In the listing that follows, the range to quote begins at the line that has "Module for EC500" and ends after the line that has "이렇게 각 자릿수의 팩토리얼을 더하면 자기 자신이 되는 모든 수의 합을 구하세요."; quote it verbatim and add nothing.

....

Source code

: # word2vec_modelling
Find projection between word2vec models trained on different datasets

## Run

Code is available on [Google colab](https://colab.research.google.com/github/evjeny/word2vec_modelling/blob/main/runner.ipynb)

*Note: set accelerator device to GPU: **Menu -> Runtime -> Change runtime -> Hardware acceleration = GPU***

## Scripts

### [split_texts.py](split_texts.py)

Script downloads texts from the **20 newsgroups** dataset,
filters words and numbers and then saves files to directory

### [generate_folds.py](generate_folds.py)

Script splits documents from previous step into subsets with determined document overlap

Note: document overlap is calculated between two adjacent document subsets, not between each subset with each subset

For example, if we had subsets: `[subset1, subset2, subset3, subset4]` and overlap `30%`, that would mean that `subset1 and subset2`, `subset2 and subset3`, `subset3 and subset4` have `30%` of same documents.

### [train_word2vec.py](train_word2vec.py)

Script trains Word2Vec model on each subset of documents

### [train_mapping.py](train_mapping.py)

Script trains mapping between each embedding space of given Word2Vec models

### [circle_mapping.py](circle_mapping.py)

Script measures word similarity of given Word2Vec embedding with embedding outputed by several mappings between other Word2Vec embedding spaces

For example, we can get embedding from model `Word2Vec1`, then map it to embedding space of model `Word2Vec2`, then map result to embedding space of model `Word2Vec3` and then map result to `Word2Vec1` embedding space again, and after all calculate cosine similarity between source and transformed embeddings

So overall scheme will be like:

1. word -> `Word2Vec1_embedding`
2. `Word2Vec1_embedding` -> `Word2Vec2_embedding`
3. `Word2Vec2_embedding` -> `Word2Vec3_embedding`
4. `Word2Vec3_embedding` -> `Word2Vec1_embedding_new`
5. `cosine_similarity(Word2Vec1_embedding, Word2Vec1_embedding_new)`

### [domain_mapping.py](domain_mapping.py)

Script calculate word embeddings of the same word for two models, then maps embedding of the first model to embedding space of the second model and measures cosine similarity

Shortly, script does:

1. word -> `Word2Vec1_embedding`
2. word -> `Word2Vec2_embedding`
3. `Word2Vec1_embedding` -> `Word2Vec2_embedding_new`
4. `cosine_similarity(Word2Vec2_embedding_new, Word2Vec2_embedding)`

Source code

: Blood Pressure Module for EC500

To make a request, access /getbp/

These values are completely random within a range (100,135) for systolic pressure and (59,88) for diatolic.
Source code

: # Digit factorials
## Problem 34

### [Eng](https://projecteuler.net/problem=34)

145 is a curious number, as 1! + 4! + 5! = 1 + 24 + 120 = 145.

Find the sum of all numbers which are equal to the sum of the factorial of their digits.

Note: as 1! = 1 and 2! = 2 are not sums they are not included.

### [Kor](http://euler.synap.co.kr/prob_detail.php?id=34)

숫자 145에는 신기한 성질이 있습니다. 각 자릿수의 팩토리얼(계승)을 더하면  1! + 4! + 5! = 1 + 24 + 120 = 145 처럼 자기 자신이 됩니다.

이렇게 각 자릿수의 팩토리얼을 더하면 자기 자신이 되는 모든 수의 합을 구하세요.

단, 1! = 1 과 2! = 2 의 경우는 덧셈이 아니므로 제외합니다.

....

| ANSWER AREA |
: Blood Pressure Module for EC500

To make a request, access /getbp/

These values are completely random within a range (100,135) for systolic pressure and (59,88) for diatolic.
Source code

: # Digit factorials
## Problem 34

### [Eng](https://projecteuler.net/problem=34)

145 is a curious number, as 1! + 4! + 5! = 1 + 24 + 120 = 145.

Find the sum of all numbers which are equal to the sum of the factorial of their digits.

Note: as 1! = 1 and 2! = 2 are not sums they are not included.

### [Kor](http://euler.synap.co.kr/prob_detail.php?id=34)

숫자 145에는 신기한 성질이 있습니다. 각 자릿수의 팩토리얼(계승)을 더하면  1! + 4! + 5! = 1 + 24 + 120 = 145 처럼 자기 자신이 됩니다.

이렇게 각 자릿수의 팩토리얼을 더하면 자기 자신이 되는 모든 수의 합을 구하세요.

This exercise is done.